Swift also opens up about her decision to speak out politically. She broke her silence to support the opposition of Republican Marsha Blackburn’s Senate campaign, citing how Blackburn has voted against policies that would have helped women and members of the LGBTQ+ community. One of the most tense scenes in the documentary shows an argument between Swift and her team: her and her mother on one side, her father and the rest of her management on the other. She describes that she had never spoken out before as a combination of the fear of having her career ruined – like what happened to the Dixie Chicks – and her own belief that she didn’t know enough to share her opinions. “I need to be on the right side of history,” she passionately tells her team. Swift wrote a new song for the film called, “Only the Young,” a political anthem encouraging young voters to continue resisting even in the face of setbacks.
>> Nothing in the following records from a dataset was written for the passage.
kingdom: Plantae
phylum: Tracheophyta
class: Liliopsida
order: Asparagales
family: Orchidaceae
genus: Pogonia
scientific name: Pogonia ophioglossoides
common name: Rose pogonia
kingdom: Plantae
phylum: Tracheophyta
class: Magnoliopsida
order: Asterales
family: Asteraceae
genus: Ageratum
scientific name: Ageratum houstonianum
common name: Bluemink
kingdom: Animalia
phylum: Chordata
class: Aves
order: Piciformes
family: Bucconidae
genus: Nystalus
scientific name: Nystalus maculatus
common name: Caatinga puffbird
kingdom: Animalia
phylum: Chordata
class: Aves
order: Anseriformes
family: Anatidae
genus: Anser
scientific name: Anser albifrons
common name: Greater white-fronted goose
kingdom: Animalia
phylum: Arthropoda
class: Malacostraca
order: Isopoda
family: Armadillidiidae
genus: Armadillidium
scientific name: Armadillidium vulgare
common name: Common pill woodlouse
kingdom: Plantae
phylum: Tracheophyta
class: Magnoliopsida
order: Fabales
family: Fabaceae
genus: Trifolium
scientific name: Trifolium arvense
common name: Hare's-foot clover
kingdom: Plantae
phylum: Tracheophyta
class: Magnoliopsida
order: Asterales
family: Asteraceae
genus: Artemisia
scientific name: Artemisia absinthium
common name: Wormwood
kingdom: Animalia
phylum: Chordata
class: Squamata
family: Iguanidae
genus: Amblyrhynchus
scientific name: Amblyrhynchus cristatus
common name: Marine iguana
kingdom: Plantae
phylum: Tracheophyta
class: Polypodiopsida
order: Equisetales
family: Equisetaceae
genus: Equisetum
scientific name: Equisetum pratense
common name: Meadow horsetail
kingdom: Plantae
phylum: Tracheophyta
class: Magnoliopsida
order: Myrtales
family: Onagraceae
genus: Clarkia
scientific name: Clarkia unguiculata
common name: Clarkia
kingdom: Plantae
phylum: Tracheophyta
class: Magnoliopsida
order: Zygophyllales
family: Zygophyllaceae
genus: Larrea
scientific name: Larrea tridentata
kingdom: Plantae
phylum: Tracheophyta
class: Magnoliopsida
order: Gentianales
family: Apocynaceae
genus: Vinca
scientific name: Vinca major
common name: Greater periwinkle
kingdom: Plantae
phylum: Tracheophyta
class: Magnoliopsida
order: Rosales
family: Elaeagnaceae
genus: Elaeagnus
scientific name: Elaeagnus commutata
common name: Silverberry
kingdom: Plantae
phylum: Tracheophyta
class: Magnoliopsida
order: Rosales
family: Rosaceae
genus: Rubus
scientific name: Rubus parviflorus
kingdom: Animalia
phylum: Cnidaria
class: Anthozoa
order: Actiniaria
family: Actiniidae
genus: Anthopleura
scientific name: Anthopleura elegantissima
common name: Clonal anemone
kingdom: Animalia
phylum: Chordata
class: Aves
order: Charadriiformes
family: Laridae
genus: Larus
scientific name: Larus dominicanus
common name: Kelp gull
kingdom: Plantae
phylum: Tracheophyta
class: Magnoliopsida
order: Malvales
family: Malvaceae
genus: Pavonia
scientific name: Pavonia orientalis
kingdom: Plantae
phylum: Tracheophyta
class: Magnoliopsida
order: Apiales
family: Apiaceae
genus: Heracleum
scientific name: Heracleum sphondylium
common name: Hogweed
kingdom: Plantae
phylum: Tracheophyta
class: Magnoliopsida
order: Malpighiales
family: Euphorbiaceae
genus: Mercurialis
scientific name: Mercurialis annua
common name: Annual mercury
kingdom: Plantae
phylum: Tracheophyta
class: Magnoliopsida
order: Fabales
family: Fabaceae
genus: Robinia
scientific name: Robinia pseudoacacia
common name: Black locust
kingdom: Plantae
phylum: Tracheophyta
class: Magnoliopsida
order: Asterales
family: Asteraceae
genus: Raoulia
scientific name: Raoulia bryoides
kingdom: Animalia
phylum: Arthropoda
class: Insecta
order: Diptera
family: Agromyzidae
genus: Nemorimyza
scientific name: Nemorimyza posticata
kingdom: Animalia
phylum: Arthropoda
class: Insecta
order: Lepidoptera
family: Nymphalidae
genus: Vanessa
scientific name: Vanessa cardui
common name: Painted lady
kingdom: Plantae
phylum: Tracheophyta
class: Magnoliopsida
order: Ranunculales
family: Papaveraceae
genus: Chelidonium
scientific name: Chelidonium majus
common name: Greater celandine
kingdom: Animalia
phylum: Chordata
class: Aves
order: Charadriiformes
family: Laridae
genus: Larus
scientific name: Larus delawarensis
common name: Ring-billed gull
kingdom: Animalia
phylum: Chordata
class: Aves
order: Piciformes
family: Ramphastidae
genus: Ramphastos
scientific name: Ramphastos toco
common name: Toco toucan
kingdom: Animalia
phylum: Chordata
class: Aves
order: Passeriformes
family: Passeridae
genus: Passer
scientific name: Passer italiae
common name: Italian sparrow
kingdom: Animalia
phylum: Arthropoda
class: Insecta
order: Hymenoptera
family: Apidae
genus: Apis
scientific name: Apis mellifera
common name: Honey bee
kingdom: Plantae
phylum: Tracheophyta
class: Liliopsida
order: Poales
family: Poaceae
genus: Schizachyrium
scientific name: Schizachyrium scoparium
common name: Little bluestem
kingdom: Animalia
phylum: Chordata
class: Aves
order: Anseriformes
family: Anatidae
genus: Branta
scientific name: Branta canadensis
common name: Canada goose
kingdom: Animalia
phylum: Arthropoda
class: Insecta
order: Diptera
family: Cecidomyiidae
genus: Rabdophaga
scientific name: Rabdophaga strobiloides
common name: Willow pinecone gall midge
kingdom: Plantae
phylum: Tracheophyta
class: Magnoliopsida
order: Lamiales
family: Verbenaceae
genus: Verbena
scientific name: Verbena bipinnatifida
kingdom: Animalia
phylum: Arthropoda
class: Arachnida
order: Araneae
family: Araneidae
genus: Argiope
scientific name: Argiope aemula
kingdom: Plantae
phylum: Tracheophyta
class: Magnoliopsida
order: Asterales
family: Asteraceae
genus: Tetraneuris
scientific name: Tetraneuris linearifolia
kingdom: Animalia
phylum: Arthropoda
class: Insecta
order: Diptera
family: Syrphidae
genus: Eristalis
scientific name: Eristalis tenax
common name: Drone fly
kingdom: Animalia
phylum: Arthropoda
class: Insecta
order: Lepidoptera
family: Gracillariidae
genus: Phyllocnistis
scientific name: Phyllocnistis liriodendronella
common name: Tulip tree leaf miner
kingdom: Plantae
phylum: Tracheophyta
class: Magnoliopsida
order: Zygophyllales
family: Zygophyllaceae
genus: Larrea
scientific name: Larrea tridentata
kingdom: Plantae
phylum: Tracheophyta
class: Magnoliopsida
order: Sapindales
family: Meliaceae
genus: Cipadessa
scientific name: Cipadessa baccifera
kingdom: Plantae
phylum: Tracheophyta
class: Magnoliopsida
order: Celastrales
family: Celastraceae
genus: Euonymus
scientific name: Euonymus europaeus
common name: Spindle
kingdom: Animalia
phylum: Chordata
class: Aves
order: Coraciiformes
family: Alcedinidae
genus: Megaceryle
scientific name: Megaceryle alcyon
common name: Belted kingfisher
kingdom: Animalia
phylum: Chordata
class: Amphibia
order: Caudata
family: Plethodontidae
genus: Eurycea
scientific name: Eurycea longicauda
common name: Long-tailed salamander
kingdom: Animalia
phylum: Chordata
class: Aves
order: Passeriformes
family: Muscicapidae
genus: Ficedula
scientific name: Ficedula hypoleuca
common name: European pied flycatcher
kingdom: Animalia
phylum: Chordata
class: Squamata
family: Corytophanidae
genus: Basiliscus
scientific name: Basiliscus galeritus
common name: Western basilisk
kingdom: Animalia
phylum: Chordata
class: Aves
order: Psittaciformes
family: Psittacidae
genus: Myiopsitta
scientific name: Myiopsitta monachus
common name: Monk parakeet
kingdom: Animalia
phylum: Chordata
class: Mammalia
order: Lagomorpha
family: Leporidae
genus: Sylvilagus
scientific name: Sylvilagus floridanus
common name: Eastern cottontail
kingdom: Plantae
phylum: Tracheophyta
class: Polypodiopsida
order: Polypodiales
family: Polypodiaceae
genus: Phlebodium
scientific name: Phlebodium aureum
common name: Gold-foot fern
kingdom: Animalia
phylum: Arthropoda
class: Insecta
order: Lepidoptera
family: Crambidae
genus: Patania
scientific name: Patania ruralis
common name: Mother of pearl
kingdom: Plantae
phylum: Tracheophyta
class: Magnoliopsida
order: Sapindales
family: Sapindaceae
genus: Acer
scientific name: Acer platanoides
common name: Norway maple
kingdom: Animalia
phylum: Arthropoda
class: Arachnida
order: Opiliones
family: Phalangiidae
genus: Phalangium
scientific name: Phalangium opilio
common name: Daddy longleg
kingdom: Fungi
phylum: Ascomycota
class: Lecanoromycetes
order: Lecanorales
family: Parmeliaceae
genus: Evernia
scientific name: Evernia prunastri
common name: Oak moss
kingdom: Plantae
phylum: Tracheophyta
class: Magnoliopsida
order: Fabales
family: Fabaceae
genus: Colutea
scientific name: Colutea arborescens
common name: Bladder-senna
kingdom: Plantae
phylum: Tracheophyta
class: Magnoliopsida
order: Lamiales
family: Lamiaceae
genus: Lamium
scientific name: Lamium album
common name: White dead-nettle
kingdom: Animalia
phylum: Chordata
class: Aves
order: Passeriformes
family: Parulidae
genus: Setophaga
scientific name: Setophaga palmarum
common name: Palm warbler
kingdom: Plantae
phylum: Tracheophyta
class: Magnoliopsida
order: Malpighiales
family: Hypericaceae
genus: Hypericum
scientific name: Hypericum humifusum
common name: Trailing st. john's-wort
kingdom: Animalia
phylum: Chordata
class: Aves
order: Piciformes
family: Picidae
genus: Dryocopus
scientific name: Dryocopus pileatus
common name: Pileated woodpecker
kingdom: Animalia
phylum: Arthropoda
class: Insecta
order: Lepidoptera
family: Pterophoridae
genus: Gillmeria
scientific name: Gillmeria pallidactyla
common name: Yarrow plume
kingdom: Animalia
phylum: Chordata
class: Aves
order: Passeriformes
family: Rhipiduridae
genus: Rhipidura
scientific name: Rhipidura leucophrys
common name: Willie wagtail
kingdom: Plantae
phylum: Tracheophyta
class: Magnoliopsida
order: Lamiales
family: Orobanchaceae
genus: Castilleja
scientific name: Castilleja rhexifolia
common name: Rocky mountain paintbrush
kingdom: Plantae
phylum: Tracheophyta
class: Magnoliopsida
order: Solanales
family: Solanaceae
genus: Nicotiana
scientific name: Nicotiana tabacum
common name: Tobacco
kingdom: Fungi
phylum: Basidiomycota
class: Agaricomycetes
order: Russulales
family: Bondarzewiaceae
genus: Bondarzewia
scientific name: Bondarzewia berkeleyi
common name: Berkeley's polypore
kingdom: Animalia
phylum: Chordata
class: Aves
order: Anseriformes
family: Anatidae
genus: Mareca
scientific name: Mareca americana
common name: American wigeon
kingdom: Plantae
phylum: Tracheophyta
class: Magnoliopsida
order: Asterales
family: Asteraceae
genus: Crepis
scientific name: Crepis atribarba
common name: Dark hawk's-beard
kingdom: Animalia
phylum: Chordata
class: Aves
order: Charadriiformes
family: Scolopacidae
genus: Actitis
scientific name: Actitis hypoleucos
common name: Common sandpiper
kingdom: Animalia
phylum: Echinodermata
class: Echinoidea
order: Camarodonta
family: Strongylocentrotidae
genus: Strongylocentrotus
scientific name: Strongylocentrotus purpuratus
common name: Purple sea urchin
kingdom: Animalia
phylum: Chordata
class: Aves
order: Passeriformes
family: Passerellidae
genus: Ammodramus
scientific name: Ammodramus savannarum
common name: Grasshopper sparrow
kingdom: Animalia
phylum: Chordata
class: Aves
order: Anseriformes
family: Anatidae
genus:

For all the more hard-hitting topics that the film explores, there are also sweet moments with the major characters in her life that fans will love. Swift’s parents appear consistently throughout – on airplanes with her and in board rooms. It’s difficult not to cry as Swift’s mother talks candidly about buying a dog after being diagnosed with cancer as it was something she always wanted to do. Swift’s boyfriend, actor Joe Alwyn, also pops up a few times (only once do we see his face) and she talks about the joy in finding love during a very difficult time in her life. One of the most touching moments sees Swift reunited with Alwyn and her mother backstage after performing. Swift’s three cats and her best friend from her younger years, fan-favorite Abigail, also make appearances.
There’s much to appreciate in “Miss Americana” even if you’re not a fan of Swift herself, as it explores what it truly means to live with that level of fame and to have the Internet turn against you. It crafts a compelling narrative about the difficulties of fame and the issues that women face. But for “Swifties,” as her fans are called, it’s nothing short of extraordinary. Swift has spent over a decade pouring her heart out in her songs, but this is a more vulnerable version of herself than we’ve ever had access to before.
I discovered Swift’s music when I was 12-years-old; I grew up alongside her (only being a handful of years younger). She wasn’t just a role model. She taught me more about love and loss than any other person. For those of us who love Swift, “Miss Americana” is the confirmation that not only were we right to continue to support her through a time when it wasn’t cool to like Taylor Swift, but that she’s still the epitome of a role model, as she learns to use her voice and her platform to bring about political change while also fighting sexism in the industry.
“Miss Americana” is about a girl whose dreams came true; dreams came with consequences and challenges she never could have expected. There are certainly gaps in the story – it notably doesn’t address the controversy around Scooter Braun – but it does allow Swift to reframe the narrative and set the record straight. There are also many little details – her cat’s carrier backpack, her drinking white wine with ice in it – that let you get a little closer to, not Swift the performer or the businesswoman, but the person. One thing is certain: while she’s still the girl with the guitar that burst onto the scene in 2006, she certainly won’t go back to remaining silent on important issues. As she says, “I wanna wear pink and tell you how I feel about politics. And I don’t think that those things have to cancel each other out.”